Hi, my name is James and welcome to Code/Switch. Today I want to talk about Androids. I’ve spoken ad nauseaum about my Android Envoy Mitsuku Hane on KD:B and in our Discord, and the fun I’ve had playing her in Starfinder Society. I have the fortune to play with 2 others who also have Androids of similar levels and we’ve formed a sub-group in our local lodge jokingly named Android Block. Early on in the Society’s scenario count we ended up with players who tried to force the “Androids are unfeeling robot” stereotype on our characters, and together we were able to change that perception, I haven’t been so lucky at other convention tables. Few things in roleplaying games tick me off more than someone trying to describe my character for me, especially if it’s based off lazy, ancestry-based stereotypes. Today, on Code/Switch I want to talk about Androids place in Starfinder and their place in our fictional narratives.
What is an Android?
In Starfinder, an Android is a created being whose body is a composite of technological and biologic components and bears a soul. By our modern day standards this actually makes them cyborgs, beings of technological and biological components. Android by comparison just means humanoid robot (more specifically “likeness of male”, but whatever). This already challenges the android connotation players are likely to bring to a Starfinder table. We tend to think of androids as cold, analytical approximations of ourselves, and even with androids we think exemplify inherently human traits like the Iron Giant, we compartmentalize them as still inherently non-human in a way we don’t with cyborgs.

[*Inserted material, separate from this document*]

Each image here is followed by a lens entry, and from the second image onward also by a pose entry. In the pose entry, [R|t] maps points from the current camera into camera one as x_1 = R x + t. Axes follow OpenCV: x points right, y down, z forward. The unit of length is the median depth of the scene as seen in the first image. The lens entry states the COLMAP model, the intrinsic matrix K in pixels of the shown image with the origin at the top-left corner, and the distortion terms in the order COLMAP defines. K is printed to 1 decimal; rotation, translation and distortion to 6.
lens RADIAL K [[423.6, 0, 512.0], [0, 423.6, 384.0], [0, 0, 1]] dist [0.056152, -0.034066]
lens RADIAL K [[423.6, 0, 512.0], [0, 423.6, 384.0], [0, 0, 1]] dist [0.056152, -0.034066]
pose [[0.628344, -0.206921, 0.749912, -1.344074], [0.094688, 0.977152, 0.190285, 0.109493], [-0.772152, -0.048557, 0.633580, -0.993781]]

Androids and Cyborgs in Media
There are a lot of robots that can be considered Androids in media, heck the Wikipedia list is huge and includes popular archetypal Androids like; Ash & Bishop from Alien(s), T-800 from Terminator, and Data from Star Trek the Next Generation. There are so many other examples that stray from the current archetype that we should pause before throwing around the designation as monolithic, some examples include; Marvin from Hitchhikers Guide, most of the Droids from the Star Wars Series, Bender from Futurama, and the Transformers as a whole.

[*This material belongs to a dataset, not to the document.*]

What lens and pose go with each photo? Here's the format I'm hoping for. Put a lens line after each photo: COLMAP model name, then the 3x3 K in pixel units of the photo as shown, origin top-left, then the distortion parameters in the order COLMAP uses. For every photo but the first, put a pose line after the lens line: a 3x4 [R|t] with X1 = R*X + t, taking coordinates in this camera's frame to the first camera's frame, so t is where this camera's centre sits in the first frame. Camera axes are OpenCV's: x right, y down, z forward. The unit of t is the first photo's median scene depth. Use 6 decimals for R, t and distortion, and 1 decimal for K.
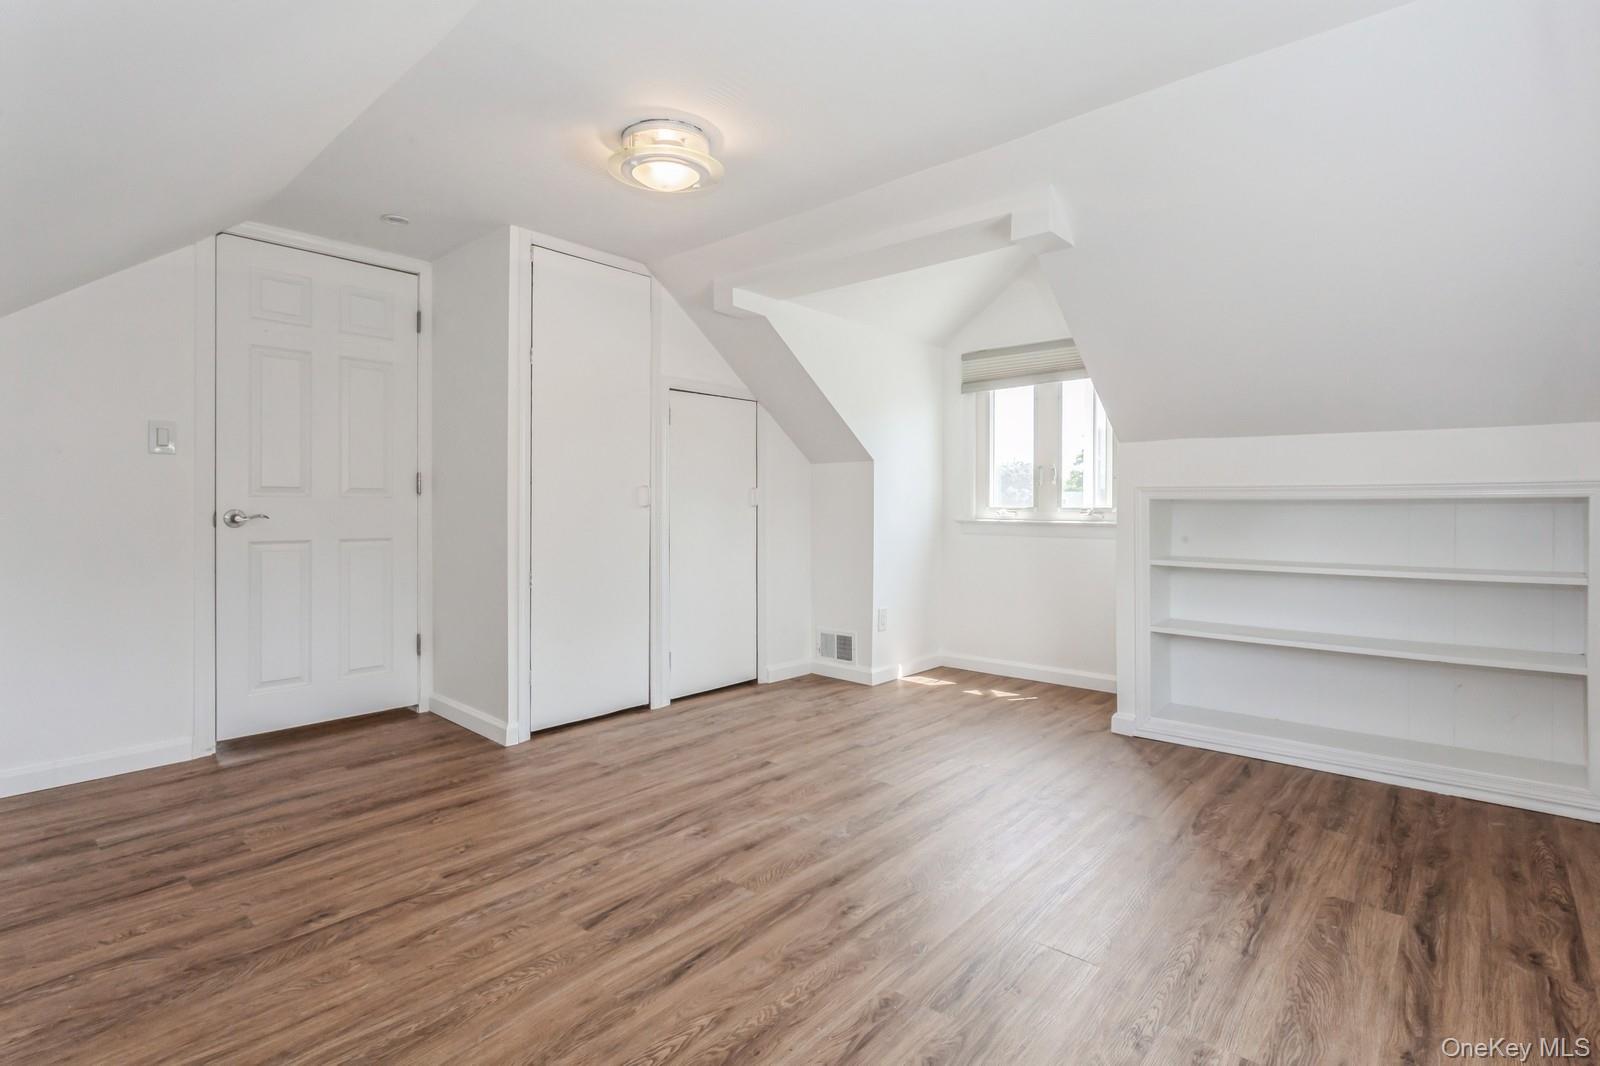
lens RADIAL K [[778.2, 0, 800.6], [0, 778.2, 494.8], [0, 0, 1]] dist [-0.000186, 0.000828]
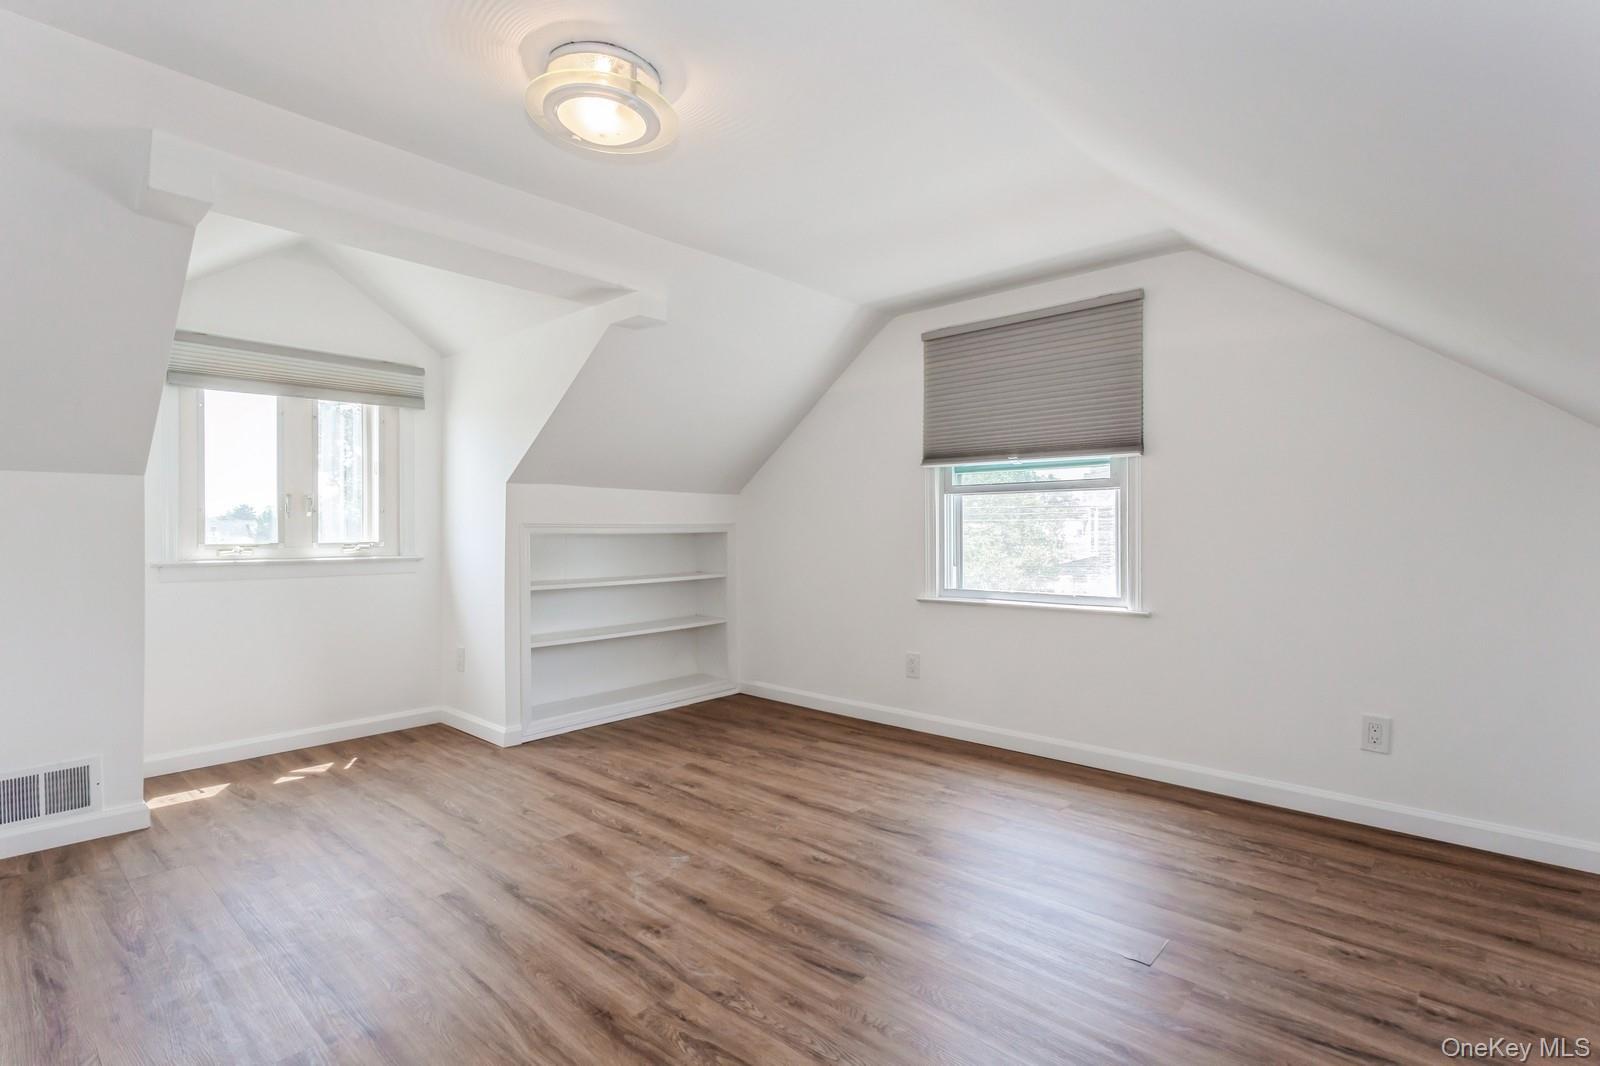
lens RADIAL K [[772.5, 0, 793.2], [0, 772.5, 514.3], [0, 0, 1]] dist [-0.002116, 0.000433]
pose [[0.005404, 0.019181, 0.999801, -0.952675], [-0.007727, 0.999787, -0.019139, -0.006173], [-0.999956, -0.007622, 0.005551, 0.820670]]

While inherently mechanical, Starfinders Androids seem to fit better under our current archetypes for cyborgs. There seems to be a cultural understanding that a cyborg, while mechanical still shares a similar spark of life to us. Some examples include; Darth Vader, Robot Cop, Major Kusanagi from Ghost in a Shell, and Android 17 &18 from Dragon Ball (confusing right?). In the same vein, one of the Starfinder Society faction leaders is an Android named Historia-7 who has given off a “Cortana” from Halo vibe, and she has an active romance arc with another NPC!

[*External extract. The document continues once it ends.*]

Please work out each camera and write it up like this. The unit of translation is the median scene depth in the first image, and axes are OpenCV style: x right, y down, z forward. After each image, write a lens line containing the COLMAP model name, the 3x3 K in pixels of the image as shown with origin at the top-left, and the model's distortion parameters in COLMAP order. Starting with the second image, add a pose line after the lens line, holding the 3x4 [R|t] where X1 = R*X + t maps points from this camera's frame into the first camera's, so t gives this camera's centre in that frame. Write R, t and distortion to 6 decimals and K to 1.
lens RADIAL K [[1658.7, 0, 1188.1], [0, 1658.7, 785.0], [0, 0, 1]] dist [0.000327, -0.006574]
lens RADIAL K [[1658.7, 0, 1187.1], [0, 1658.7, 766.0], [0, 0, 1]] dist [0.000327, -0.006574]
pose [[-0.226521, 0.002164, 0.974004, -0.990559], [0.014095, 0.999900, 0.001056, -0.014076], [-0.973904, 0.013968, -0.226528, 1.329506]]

Shouldn’t Players Already Know This From the Rulebook?
I know, right? The Core Rulebook even goes over their bio-mechanical components, ability to feel emotions, having a soul, and that they’re been legalized citizens in the setting for almost 150 years. I’ll give people the benefit of the doubt, I still stand by the no one has ever read and retained a whole core rulebook for any RPG. So if I can leave you with anything, it’s let others define their characters for you, especially at a public society table. If your android party member wants to be a T-800, acknowledge it as that, if they want to be 2B, let them be!
Questions? Ideas? Comments? Cool Android stories? Leave em in the comments below or you can find me and the rest of the KD crew at our Discord.
I think you slightly miss the boat: an android is slightly further along the spectrum from Humanoid to robot from a cyborg. A cyborg understands (or comes to understand) a loss of humanity – think RoboCop, or any being who realizes they can no longer have the sense of touch, because they lost their hands. An android is manufactured, and understand that intrinsically, while they appear humanoid, they LACK humanity – emotional, empathetic, sympathetic, whatever. Think: Data from Star Trek TNG, T-100 from Terminator 2 (much less so the murder robot from Terminator), Bishop from Aliens, the replicants from Blade Runner, etc. They know they aren’t human, they just (to varying degrees) don’t necessarily know why they CAN’T be human.
Of course, further along that spectrum you get Transformers, the Iron Giant, and Voltron. And then you get Robots that are just unfeeling automota.